Functional Anatomy Research Center (FARC), Laboratorio di Anatomia Funzionale dell’Apparato Locomotore
(LAFAL), Dipartimento di Morfologia Umana e Scienze Biomediche “Città Studi”, Facoltà di Medicina e Chirurgia,
Università Degli Studi di Milano, Milano, Italy.
Background: The active range of motion of human cervical spine naturally changes during lifetime; sport practice may
also modify cervical range of motion.
Purpose: To investigate the effect of rugby league practice and age on active cervical range of motion.
Study Design: Descriptive laboratory study.

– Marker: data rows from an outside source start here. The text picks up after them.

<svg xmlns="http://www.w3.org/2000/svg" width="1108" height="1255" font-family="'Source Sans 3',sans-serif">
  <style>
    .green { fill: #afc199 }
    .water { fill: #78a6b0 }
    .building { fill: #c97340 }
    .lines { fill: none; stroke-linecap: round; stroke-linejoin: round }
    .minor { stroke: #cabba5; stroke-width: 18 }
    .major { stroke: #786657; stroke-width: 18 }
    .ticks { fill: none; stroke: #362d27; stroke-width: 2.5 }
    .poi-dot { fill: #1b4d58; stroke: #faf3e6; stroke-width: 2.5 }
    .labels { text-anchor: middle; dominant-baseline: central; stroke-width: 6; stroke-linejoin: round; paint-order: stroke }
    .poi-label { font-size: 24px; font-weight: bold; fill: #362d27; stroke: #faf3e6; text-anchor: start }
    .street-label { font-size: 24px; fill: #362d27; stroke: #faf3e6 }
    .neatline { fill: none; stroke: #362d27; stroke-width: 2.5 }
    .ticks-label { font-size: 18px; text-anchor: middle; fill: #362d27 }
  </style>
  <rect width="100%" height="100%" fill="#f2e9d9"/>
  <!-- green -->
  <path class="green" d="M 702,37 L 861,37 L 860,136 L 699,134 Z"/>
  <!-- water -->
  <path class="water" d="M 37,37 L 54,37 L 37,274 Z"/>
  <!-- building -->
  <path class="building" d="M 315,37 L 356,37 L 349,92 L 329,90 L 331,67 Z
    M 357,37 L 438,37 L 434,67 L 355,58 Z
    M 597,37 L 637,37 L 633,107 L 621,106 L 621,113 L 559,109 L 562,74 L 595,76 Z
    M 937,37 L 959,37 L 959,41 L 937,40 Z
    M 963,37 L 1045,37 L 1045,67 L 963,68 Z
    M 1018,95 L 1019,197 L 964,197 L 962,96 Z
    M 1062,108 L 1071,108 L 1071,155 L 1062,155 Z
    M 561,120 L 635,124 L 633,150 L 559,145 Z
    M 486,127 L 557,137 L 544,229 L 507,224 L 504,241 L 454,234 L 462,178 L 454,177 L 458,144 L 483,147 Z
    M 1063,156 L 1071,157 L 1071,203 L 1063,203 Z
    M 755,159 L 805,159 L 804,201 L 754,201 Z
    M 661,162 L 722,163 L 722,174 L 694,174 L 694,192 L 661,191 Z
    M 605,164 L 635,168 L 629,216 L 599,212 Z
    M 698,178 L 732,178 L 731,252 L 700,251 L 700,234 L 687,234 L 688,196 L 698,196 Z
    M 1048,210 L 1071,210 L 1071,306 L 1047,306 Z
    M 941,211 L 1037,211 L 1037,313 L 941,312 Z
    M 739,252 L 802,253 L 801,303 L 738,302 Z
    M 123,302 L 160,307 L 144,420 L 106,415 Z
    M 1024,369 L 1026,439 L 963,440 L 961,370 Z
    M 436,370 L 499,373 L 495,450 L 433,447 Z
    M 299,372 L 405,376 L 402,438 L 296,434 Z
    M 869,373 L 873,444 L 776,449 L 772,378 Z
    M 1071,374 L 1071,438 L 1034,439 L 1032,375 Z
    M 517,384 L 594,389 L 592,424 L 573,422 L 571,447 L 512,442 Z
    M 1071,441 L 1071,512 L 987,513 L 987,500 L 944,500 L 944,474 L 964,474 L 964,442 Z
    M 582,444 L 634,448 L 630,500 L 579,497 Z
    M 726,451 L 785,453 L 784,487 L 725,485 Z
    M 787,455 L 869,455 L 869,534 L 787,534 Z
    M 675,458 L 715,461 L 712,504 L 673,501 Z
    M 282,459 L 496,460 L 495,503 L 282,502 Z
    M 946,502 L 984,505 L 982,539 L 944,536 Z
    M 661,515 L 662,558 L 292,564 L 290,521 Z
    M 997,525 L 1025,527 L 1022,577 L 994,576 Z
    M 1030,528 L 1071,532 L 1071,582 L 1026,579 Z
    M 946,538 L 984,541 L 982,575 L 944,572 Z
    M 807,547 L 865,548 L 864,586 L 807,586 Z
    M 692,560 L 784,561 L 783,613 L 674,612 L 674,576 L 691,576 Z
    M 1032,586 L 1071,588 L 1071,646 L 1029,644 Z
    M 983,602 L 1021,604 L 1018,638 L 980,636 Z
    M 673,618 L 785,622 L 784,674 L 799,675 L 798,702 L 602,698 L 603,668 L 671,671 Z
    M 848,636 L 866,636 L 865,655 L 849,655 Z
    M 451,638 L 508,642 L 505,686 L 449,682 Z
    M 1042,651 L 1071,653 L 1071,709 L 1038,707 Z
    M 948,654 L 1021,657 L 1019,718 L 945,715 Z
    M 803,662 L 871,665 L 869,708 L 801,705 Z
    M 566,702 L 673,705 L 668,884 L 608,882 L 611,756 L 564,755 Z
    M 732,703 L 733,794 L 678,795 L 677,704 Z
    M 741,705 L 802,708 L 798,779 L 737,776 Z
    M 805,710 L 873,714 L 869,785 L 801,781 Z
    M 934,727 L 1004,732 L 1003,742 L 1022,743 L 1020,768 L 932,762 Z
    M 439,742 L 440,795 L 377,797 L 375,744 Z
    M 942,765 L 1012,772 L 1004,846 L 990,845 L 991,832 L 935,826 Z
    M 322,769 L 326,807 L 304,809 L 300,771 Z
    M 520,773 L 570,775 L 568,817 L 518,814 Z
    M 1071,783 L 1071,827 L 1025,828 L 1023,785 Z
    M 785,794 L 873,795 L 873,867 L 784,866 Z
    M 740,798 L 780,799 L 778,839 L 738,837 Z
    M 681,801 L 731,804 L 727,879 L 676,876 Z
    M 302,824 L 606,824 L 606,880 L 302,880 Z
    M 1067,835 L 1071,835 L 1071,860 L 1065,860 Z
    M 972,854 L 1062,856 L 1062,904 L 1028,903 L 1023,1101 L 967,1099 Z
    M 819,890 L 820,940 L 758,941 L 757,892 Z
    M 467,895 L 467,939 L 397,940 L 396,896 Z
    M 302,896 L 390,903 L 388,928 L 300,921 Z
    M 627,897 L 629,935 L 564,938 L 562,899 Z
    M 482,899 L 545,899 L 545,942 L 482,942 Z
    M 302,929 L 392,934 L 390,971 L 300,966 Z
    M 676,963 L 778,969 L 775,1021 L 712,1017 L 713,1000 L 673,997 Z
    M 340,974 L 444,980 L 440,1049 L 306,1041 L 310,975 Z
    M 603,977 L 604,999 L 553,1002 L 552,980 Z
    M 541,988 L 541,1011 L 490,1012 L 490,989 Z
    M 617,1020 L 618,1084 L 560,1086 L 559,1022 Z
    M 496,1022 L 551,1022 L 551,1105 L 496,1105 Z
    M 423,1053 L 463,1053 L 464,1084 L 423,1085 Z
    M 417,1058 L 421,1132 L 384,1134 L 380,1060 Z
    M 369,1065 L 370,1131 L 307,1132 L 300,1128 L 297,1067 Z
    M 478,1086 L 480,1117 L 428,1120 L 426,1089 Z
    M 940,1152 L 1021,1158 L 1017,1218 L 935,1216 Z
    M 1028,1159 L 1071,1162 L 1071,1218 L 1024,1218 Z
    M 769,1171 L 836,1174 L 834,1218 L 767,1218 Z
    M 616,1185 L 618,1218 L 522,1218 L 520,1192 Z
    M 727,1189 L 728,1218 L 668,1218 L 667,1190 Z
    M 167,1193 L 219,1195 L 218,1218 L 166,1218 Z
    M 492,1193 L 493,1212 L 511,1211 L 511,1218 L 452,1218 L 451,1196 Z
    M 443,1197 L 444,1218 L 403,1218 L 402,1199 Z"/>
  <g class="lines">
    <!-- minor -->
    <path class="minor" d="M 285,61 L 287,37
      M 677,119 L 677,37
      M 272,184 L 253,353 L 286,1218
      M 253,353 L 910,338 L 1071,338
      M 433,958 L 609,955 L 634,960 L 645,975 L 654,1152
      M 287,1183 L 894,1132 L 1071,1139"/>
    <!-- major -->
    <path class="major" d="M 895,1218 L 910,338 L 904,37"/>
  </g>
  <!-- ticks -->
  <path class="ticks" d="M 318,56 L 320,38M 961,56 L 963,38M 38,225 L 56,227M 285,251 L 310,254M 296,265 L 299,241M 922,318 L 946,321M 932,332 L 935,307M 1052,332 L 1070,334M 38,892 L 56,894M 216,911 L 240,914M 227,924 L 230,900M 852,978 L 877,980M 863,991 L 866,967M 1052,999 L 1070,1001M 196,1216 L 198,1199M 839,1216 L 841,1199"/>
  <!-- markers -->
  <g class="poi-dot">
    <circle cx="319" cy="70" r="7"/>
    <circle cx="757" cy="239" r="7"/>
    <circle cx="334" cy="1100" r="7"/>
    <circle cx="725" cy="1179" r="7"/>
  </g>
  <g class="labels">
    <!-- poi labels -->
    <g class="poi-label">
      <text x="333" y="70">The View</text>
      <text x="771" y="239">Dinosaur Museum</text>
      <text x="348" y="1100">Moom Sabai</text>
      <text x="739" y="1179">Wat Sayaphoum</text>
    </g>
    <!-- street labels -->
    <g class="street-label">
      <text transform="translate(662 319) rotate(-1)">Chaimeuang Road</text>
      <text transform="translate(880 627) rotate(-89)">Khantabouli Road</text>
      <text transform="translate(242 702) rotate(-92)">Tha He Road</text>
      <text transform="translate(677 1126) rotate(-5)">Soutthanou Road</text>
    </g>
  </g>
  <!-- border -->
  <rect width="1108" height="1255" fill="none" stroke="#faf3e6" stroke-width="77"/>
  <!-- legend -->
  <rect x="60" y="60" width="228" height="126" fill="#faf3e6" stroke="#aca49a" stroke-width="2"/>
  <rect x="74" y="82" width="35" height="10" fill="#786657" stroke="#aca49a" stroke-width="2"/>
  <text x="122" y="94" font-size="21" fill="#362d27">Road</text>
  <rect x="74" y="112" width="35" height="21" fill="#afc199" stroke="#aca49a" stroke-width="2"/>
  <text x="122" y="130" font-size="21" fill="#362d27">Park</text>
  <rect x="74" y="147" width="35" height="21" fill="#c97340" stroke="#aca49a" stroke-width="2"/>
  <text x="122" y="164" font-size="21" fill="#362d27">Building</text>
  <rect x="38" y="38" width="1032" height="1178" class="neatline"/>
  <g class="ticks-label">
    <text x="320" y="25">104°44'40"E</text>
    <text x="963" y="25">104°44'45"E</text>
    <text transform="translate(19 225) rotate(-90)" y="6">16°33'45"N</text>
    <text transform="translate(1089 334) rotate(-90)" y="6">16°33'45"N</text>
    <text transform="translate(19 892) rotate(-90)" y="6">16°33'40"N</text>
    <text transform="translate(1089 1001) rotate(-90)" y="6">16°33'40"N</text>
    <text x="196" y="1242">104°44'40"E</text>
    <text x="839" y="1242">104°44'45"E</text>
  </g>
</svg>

Methods: Active cervical range of motion was quantified in 34 Rugby League players and 70 healthy control men (adolescents,
15-16 years; young adults, 19-25 years; adults, 31-45 years) using an optoelectronic motion analyser. Principal plane movements
(flexion-extension, axial rotation, lateral bending) and concomitant out-of-plane motions were computed, and compared by
factorial analyses of variance.
Results: Aging significantly reduced active cervical flexion-extension (from adolescence to adult age: about 15° in control
participants, 21° in rugby players) and lateral bending (from adolescence to adult age: about 6° in control participants, 17° in
rugby players). A trend in motion reduction was observed for axial rotation. Significant reductions were found for concomitant
movements in other planes. Rugby league practice significantly modified active cervical lateral bending: during adolescence and
young adulthood it had a beneficial effect, increasing the range of motion of 8-11°, but after the third decade of life the effect
reversed. Some differences were observed also for concomitant out-of-plane movements.
Conclusions: Both aging and rugby practice significantly modified active cervical range of motion.
Clinical Relevance: The non-invasive assessment of active cervical movements may identify the players with altered neck
mobility, and who may potentially be at larger risk for damages. They might benefit from specific cervical muscle training.